One change from the previous bill that didn’t make it through the legislature before the end of the last session is language that prevents people being denied housing on the basis of their homeless status if they have met every other requirement in their applications, Townsend said.
The state’s homeless population is about 6,000 people, Townsend said, citing an estimate from the Homeless Planning Council of Delaware in 2010. The number appears to have stabilized with a recent improvement in the economy but that doesn’t mean it’s acceptable, he said.
“It’s stable in a place that you don’t want to be in,” he said.
If the bill becomes law, its beneficiaries may include Rose Davis, a Wilmington resident who since 2009 has been in transitional housing – where she gets her own room but shares facilities with several other women -- and who has been a speaker at events arranged by White’s group.
Davis, 60, said she was let go from her job at Bank of America in 2008 after working there for a year. She said she couldn’t deal with the company’s “micromanagement.”
Since then, she has been to college to learn fashion design, earned an associate’s degree in 2014, and is now trying to start a business in that field while working as a fragrance model in a mall.
Davis said she has become a supporter of White’s group because it is working to dispel public misconceptions about homelessness.
“When you are in transition or you lose your housing, you are looked at in a certain way, as if you are lazy, and that is not the case,” she said.

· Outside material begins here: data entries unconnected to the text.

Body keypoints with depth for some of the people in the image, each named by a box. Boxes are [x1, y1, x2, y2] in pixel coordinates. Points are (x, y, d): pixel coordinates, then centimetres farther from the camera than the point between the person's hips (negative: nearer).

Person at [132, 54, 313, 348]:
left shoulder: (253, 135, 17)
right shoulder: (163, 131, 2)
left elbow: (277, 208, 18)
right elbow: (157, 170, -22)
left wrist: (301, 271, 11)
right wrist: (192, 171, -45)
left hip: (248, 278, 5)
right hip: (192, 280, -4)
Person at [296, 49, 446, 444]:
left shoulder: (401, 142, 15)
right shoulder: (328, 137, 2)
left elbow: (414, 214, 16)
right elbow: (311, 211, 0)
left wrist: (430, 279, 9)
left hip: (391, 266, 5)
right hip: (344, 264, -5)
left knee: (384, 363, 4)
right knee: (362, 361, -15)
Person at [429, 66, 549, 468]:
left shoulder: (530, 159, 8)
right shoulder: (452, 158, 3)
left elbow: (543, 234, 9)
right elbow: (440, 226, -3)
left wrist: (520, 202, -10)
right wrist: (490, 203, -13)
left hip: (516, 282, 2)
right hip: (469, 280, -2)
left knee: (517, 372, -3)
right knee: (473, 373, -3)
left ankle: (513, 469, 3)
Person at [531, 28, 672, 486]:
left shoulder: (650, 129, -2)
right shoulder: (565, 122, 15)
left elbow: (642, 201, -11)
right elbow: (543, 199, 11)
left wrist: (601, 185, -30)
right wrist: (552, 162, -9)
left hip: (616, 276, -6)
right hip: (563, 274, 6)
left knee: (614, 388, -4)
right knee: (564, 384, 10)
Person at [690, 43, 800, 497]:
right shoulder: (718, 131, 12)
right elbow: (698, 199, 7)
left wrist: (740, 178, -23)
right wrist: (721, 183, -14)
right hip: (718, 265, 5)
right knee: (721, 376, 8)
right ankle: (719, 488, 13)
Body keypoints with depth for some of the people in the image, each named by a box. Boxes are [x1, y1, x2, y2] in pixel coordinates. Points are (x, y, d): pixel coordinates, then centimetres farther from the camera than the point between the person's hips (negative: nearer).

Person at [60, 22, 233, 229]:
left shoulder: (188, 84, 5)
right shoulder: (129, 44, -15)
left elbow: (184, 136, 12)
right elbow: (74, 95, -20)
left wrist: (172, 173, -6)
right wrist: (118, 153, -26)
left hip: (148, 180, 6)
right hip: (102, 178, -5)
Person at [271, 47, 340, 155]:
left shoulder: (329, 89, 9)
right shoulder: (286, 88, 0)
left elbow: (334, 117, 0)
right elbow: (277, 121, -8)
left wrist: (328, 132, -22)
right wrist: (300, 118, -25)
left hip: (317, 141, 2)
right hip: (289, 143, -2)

Davis’s support for White’s initiative has led her to her becoming a speaker at White’s meetings where she shares her own experiences and talks about the realities of living in transitional housing.

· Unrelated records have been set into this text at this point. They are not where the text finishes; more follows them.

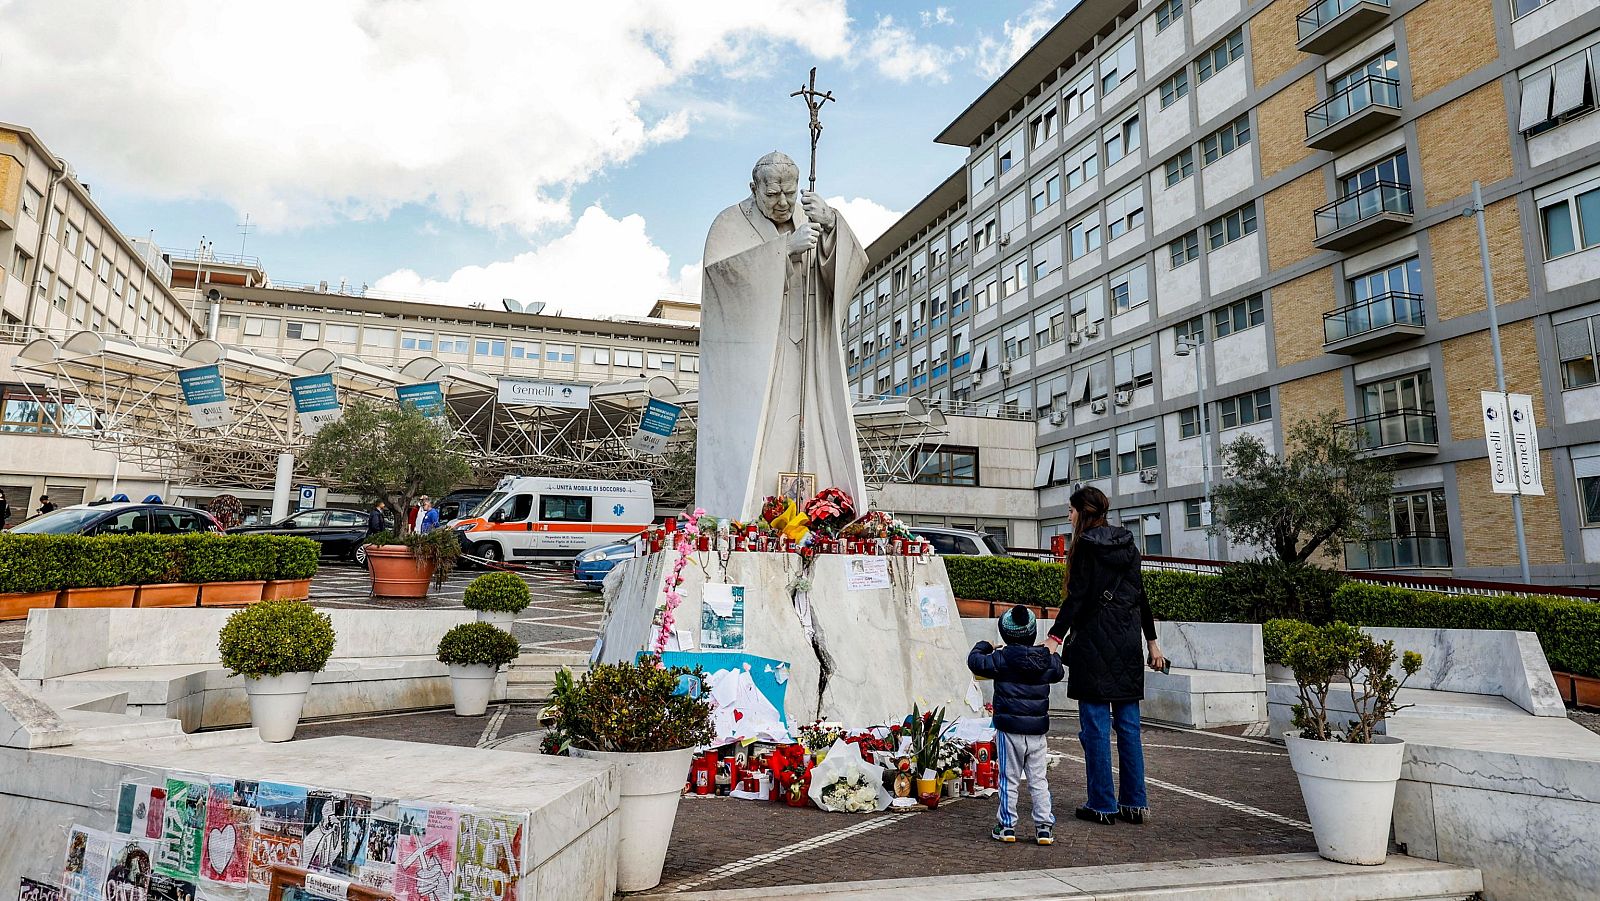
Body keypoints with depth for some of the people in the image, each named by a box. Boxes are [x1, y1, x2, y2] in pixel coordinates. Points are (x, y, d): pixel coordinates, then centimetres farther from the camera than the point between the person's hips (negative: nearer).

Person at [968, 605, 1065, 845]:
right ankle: (1045, 826, 13)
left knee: (1008, 780, 5)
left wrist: (983, 646, 12)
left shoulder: (1002, 659, -12)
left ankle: (1007, 826, 11)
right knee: (1039, 780, 12)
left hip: (1009, 729, -4)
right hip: (1037, 731, 4)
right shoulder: (1047, 660, 1)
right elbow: (1058, 672, 21)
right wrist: (1053, 654, 38)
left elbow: (975, 662, -6)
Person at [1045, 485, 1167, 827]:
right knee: (1128, 724, 11)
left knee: (1095, 725, -1)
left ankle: (1103, 805, 4)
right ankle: (1134, 803, 15)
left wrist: (1055, 637, -18)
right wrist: (1152, 642, 21)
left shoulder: (1086, 545, -8)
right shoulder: (1127, 544, 12)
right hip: (1127, 644, 7)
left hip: (1094, 642, -7)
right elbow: (1140, 595, 16)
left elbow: (1077, 597, -16)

In her public speaking, she tries to dispel stereotypes about homelessness, which she says can even affect people with bigger expectations.
“Sometimes, you think, OK, you’re in college, that means money, that means a job, that means you can buy a house, but that’s not always the case,” she said.

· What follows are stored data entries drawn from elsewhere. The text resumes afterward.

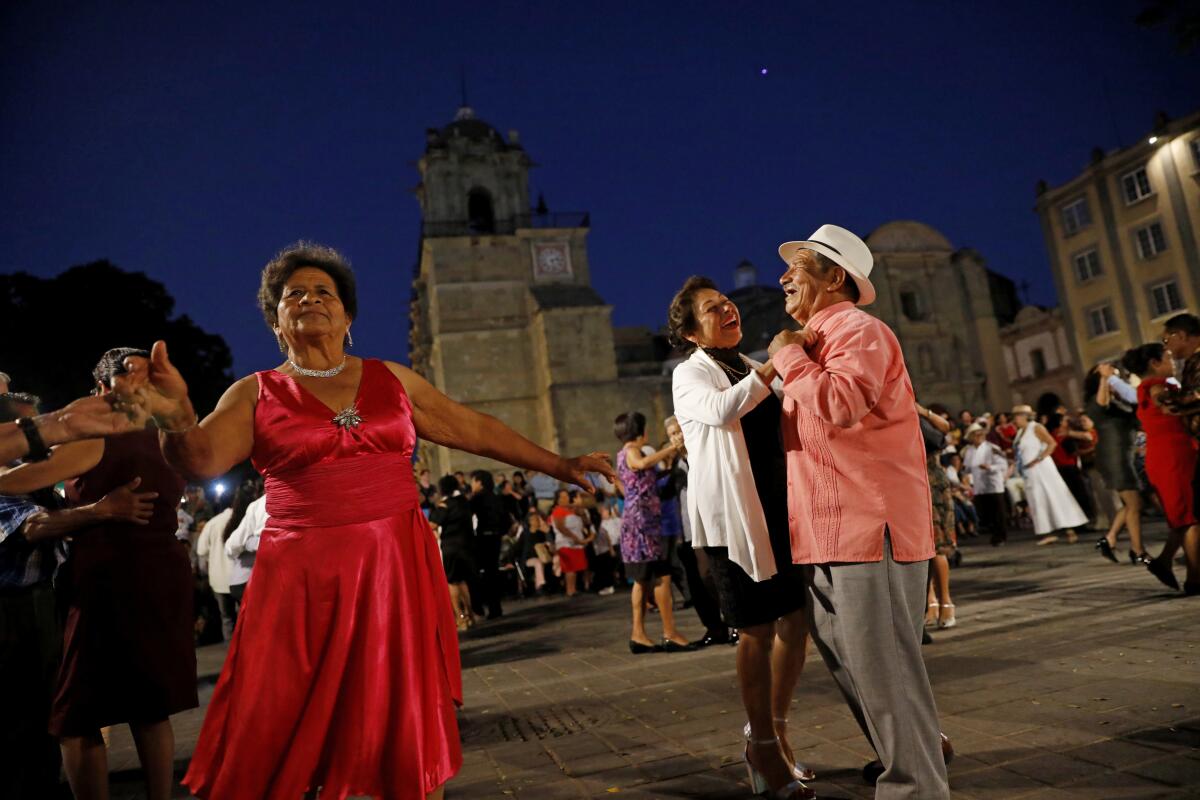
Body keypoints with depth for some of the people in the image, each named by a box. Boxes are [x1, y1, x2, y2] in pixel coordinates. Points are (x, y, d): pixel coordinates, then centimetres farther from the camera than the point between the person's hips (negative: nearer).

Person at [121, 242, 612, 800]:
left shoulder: (392, 379, 9)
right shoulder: (255, 395, 5)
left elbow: (476, 431, 12)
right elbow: (201, 460, -10)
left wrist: (561, 466, 13)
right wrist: (176, 419, -32)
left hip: (397, 571, 1)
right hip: (302, 579, -1)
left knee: (410, 738, 6)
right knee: (274, 752, 4)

Davis said she has been unable to find a full-time job since 2008, and takes contracting work to pay her $540-a-month rent and other expenses. She chooses not to live with her 31-year-old daughter.
Davis’s story is not so different from that of White herself, a single 59-year-old with a PhD in social psychology, who has been unable to find full-time work since losing her job as a case manager with Catholic Charities in Dover in early 2015.
Now, she makes between $11 and $21 an hour as a contract counselor at Wilmington public schools; teaches online courses with the University of Phoenix when they are available, and draws about $900 a month from two pension plans.
After a month in a shelter and four months living with family back in 2011, White is no longer homeless, and has lived in an apartment in downtown Wilmington since November last year. With $750 in monthly rent, it’s not always easy to make ends meet but she said she’s “very frugal” and remains upbeat about her own financial situation and her mission to create a better life for Delaware’s homeless people.
“I work on it all the time,” she said. “I make room for this because it is what keeps me going. This is not a hobby, this is a calling.”